COMMEND me to a darkening winter afternoon amidst the fires of Vesuvius for bringing the mind down to first principles! This is what we poetise, and paint, and dance on—this Thing that we are come to gaze at here in silence, as it shows through certain cracks in this shell we call the solid earth! “You are here on sufferance,” the Thing says to us, “and you do well to come and see where I show a little bit of myself. May it do you good. Remember, I am under your feet wherever you go!”

Jan. ‘96—“To-day the fumes from the nether fires came in gusts through the snorting crater, sending sulphurous smoke rolling down on the keen north wind straight into our labouring lungs as we pounded through the ashes on our way up the ‘cone.’ There is no getting at all near the hideous mouth; in attempting any such thing one would very soon be over head and ears in the yellow sulphur and lost beyond recall. I thought of the fate of a ‘mad Englishman,’ who, in spite of the warning cries of the native guides, made a dart for some outlying lesser crater, declaring he saw a shoe floating in it. Trying to hook out this precious ‘shoe’ with his walking-stick, he fell in and withered away like a moth in a candle-flame.

“I was cheered on to fresh exertions by W.’s encouraging words, otherwise I think I would have reposed by the wayside at an early stage of the ascent, yet too proud for a litter. Many of the party went up in litters ignominiously carried on men’s shoulders, but I went through the whole routine on foot, as I began; only I was inclined to halt at retardingly frequent intervals. The growls of the mountain every now and then warned us that a volley of rocks and stones was coming, and, behold! the bunch of them shot up in a wide arc over our heads. The crater is a spectacle that gives the mind such occupation as it has not had before. Talk of the Pyramids and the Sphinx that so overpowered me at Gizeh!
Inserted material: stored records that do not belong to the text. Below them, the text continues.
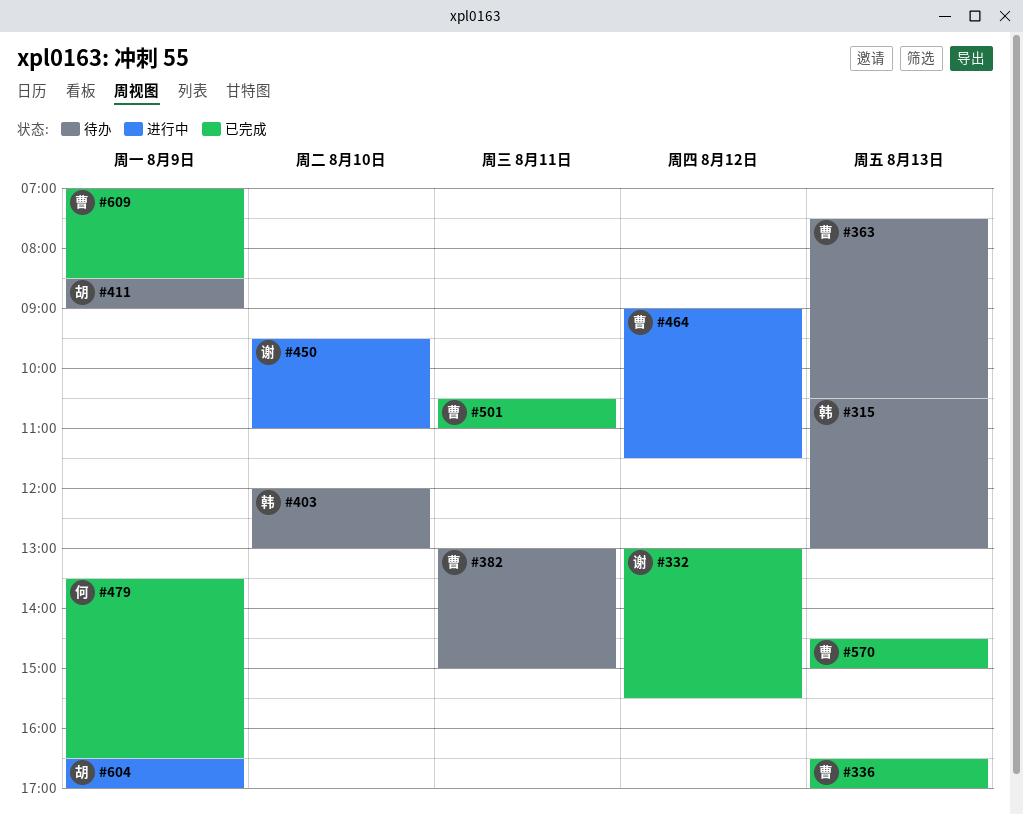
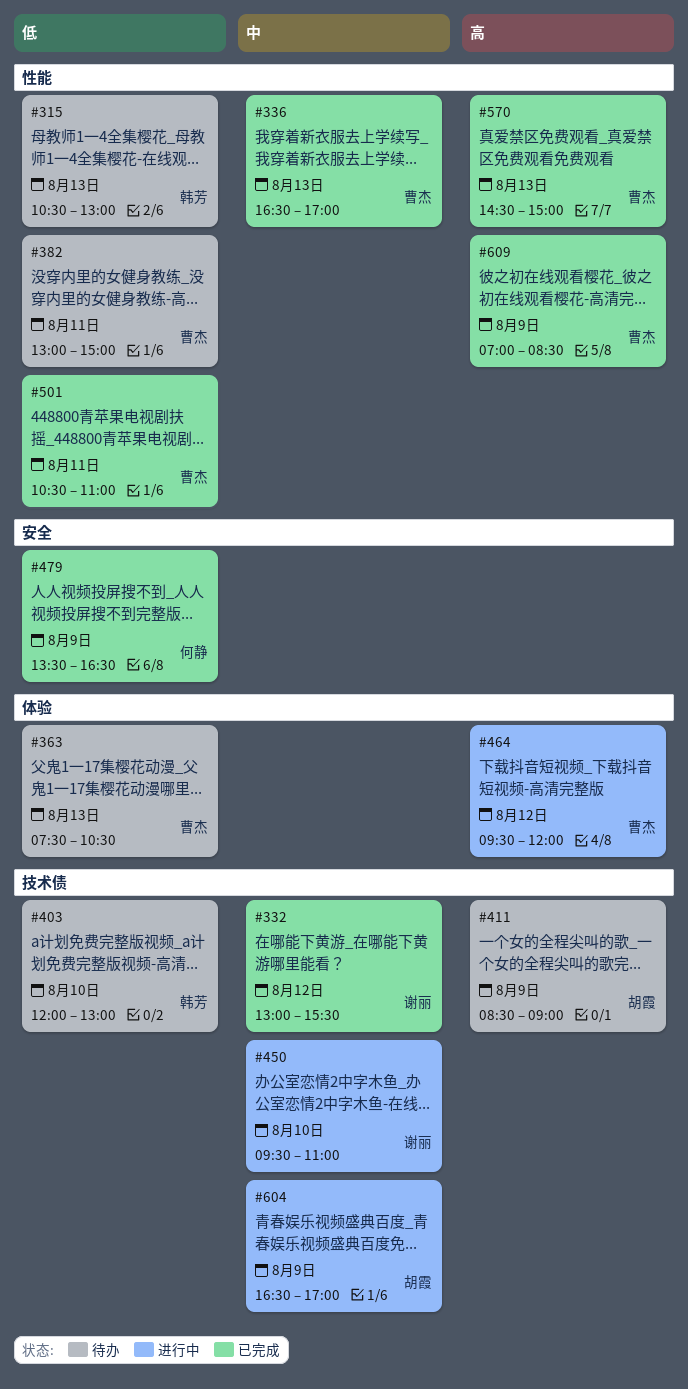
#464, begins: 09:00 -> 09:30
#464, ends: 11:30 -> 12:00

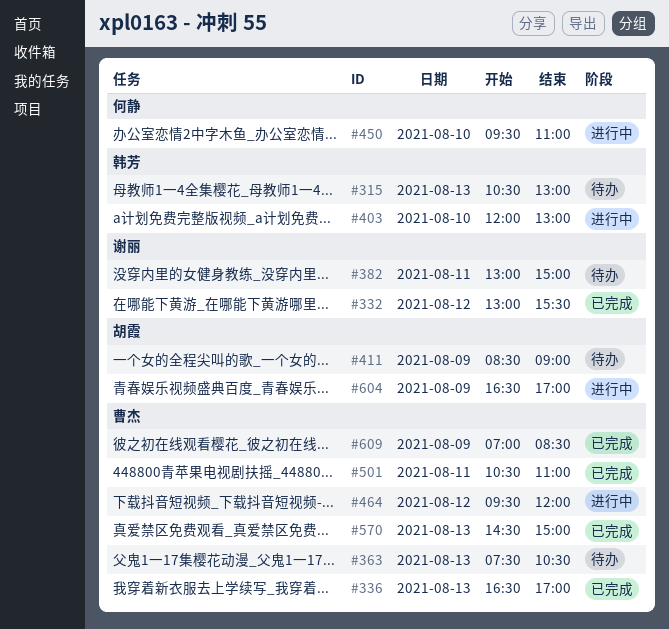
#382, owner: 曹杰 -> 谢丽
#403, status: 待办 -> 进行中
#450, owner: 谢丽 -> 何静
#479: present -> none

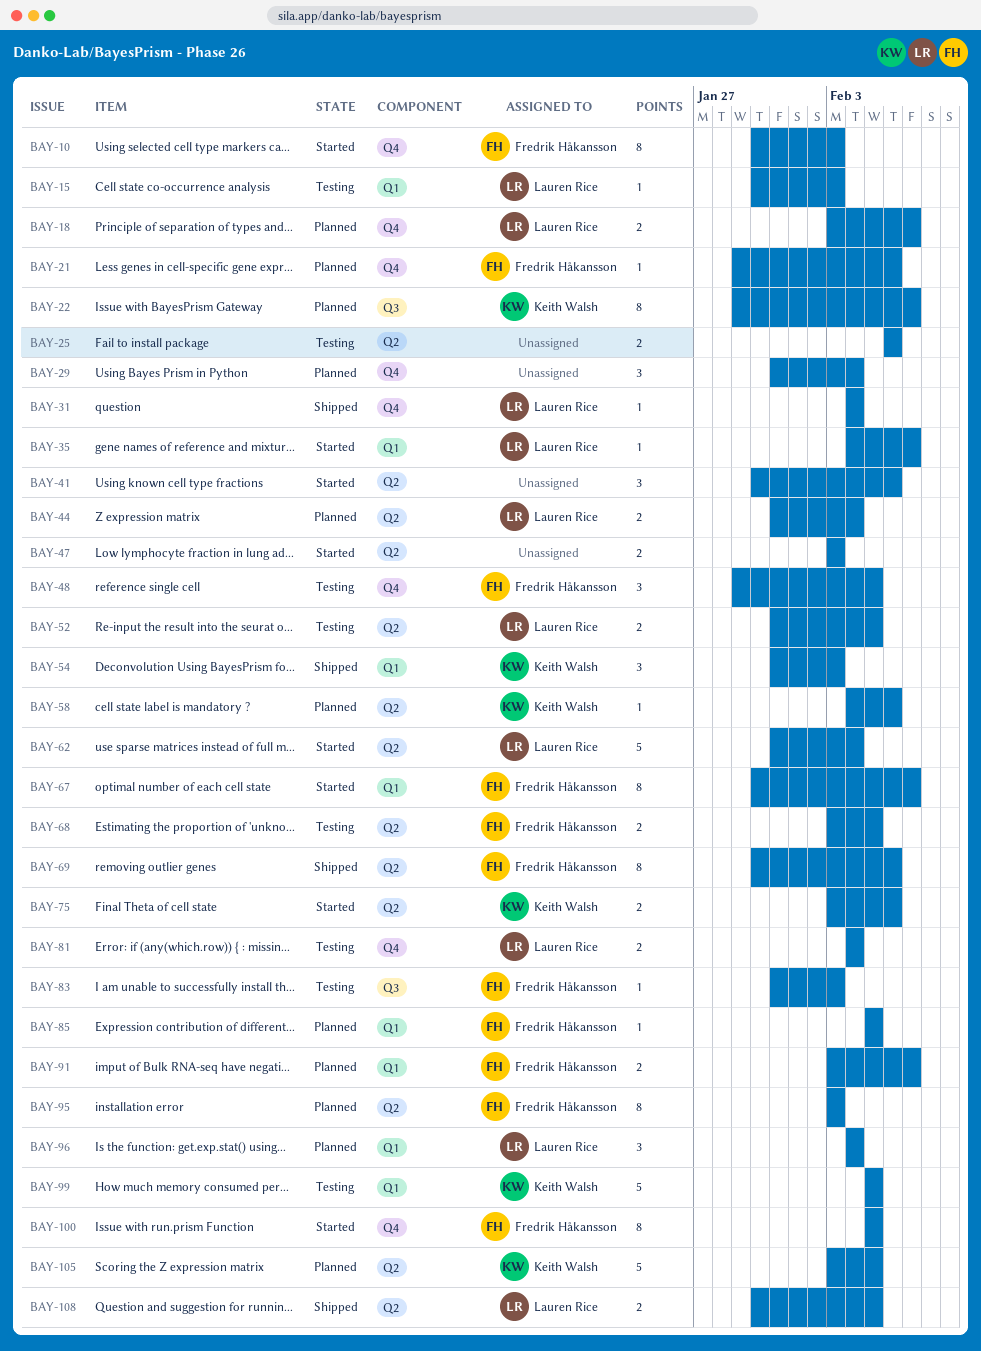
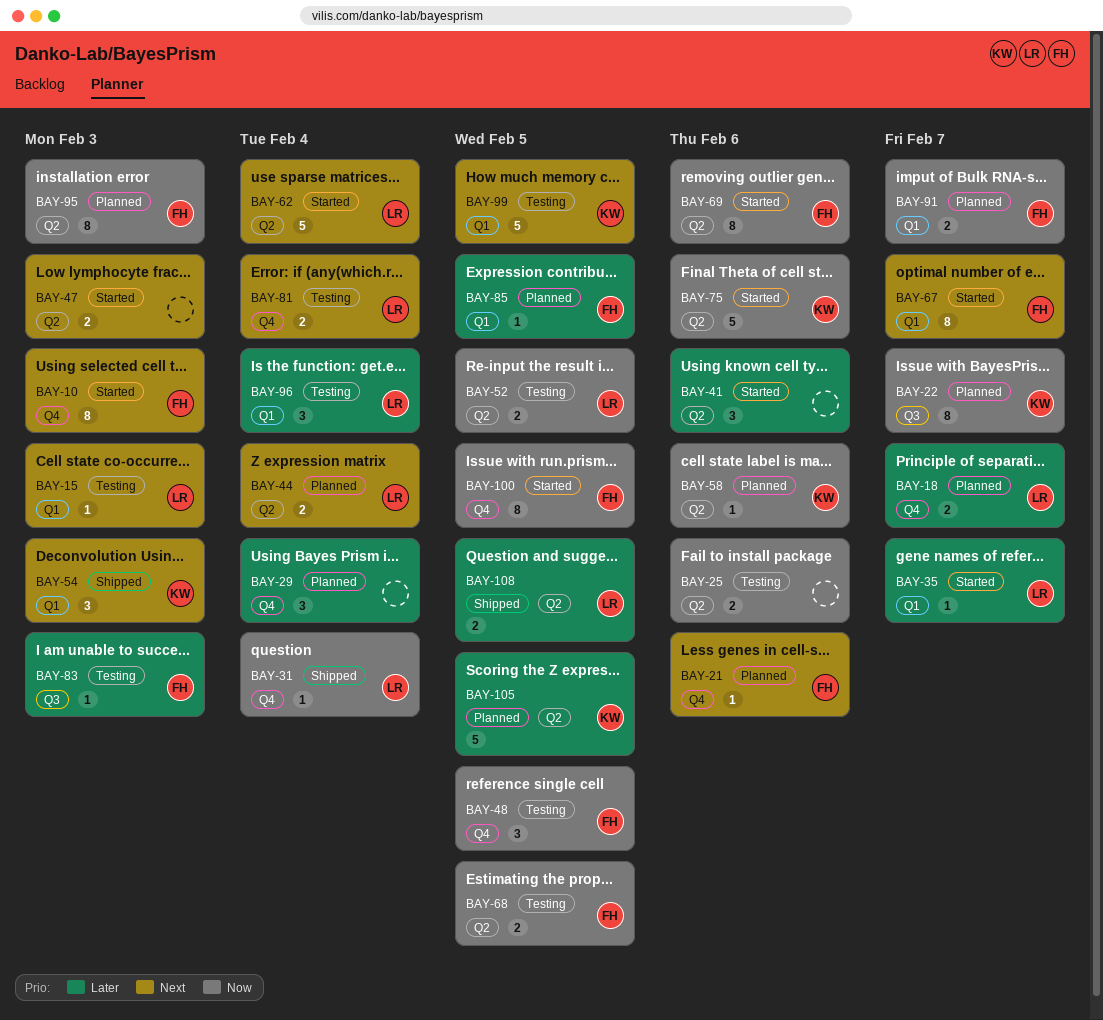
BAY-69, status: Shipped -> Started
BAY-75, estimate: 2 -> 5
BAY-96, status: Planned -> Testing

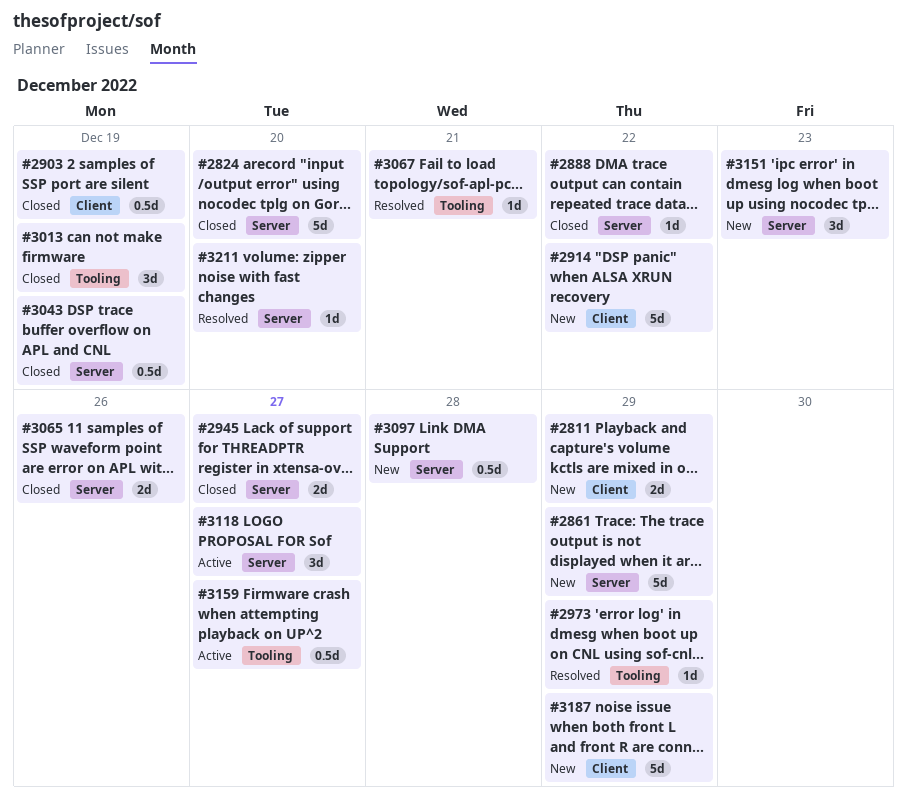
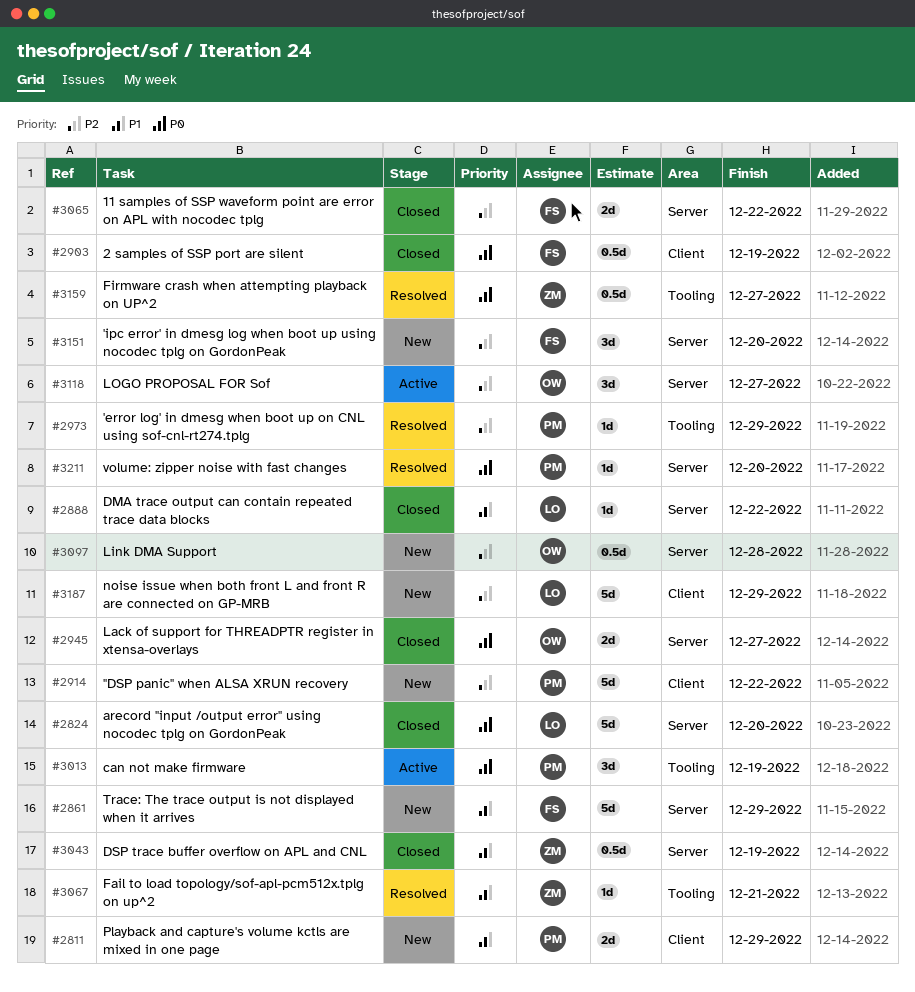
#3013, status: Closed -> Active
#3065, due: Dec 26 -> Dec 22
#3151, due: Dec 23 -> Dec 20
#3159, status: Active -> Resolved

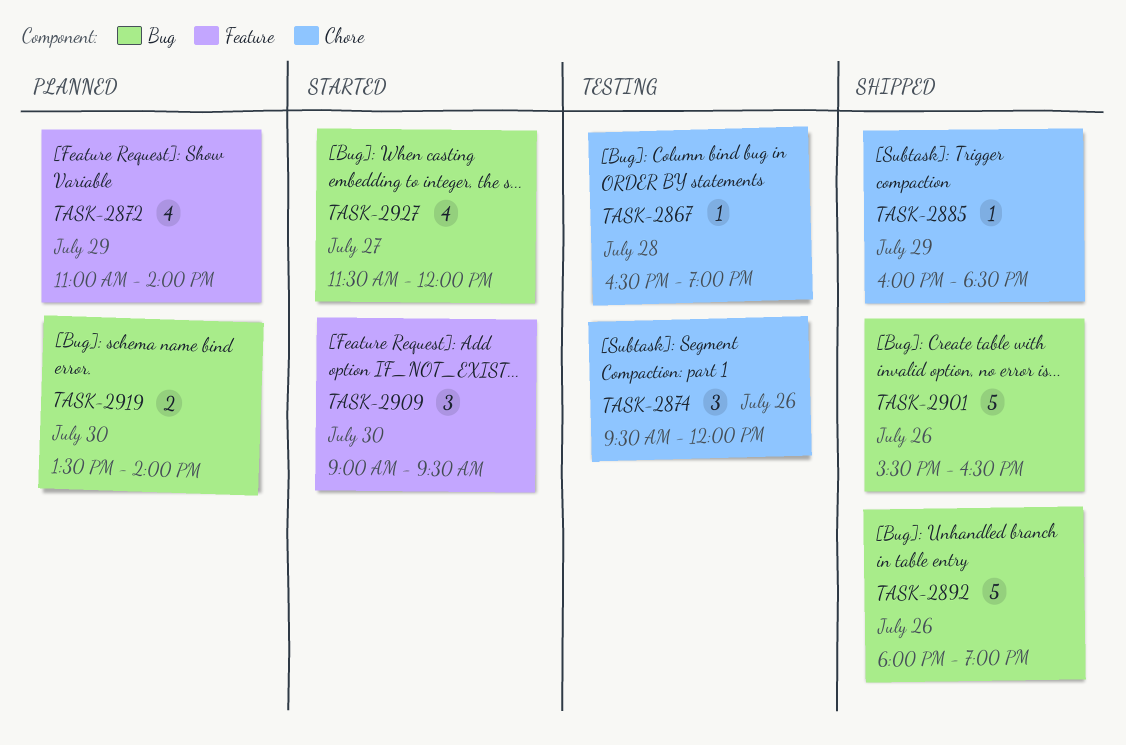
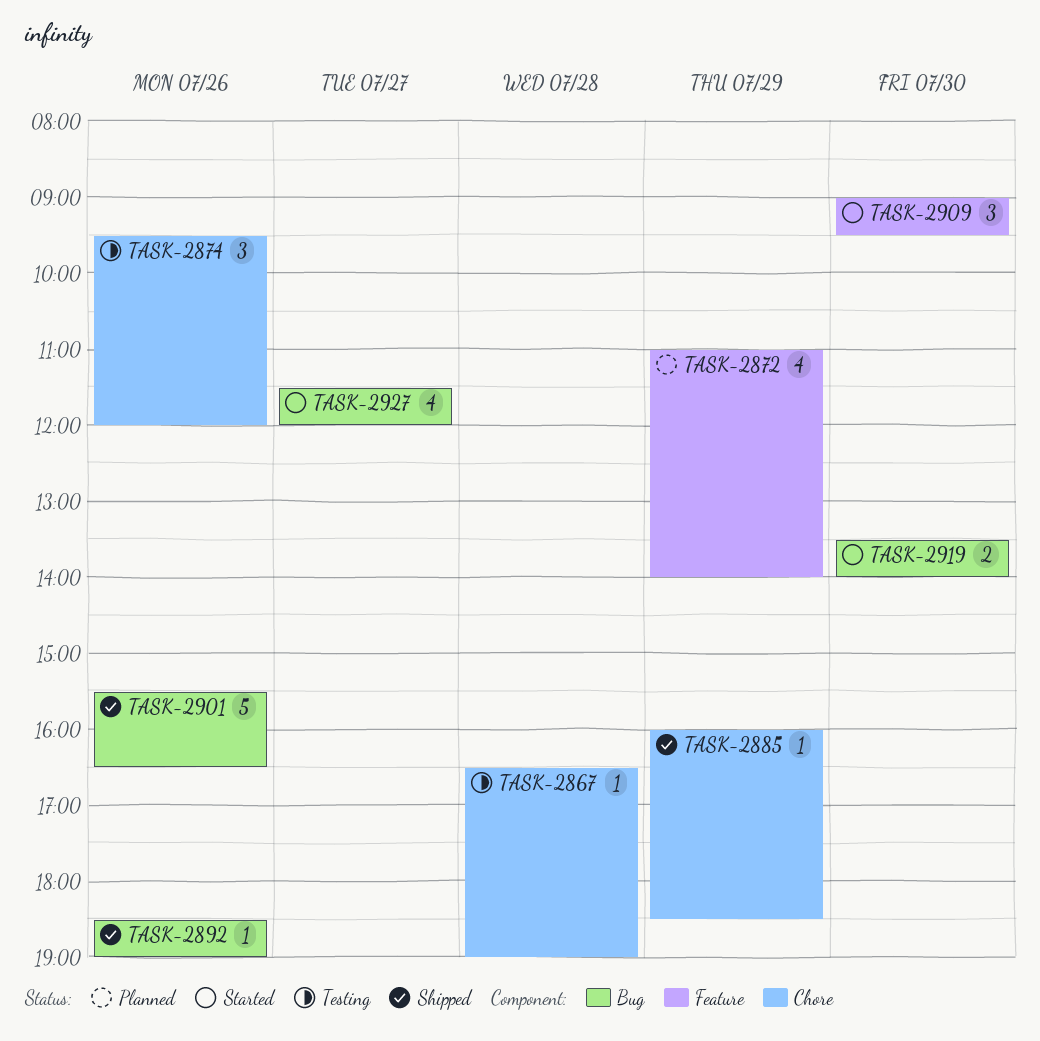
TASK-2892, estimate: 5 -> 1
TASK-2892, begins: 18:00 -> 18:30
TASK-2919, status: Planned -> Started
That crater would think it a good joke to chuck them up in the air.

“But nothing impressed me into silence so heavily as the sight, later on, of a lava stream, lower down the mountain-side, issuing in thick ooze, and crawling slowly from out a gaping cavern. Liquid, deep scarlet fire was this, of the density, apparently, of oil, advancing like a fiery death to scorch and consume with slow and even flow—inexorable. No possibility of approaching its borders; even where we stood the rocks began to burn our feet. A guide flung a log of wood on the river, and it spontaneously burst into vivid flame, shrivelled up, and was gone in a puff of smoke. Turning for rest and solace from the lurid spectacle, the factitious horrors of the congealed lava all around one only deepened the sense of gloom. Curling and curdling as they cooled, the lava streams of bygone times have hardened into the most weird shapes the imagination could conceive. We seemed to be on a battlefield where Titan warriors lay distorted in their death agony; enormous mothers clasped their babies in the embrace of death, and the war-horses were monsters of pre-historic stature, petrified in the last throes.

“We could see far, far down on the plain the skeleton of poor little Pompeii like a minute raised plan delicately modelled in plaster.

“The thunders of the Bible will reverberate in my mind with more vitality since our excursion to Vesuvius.”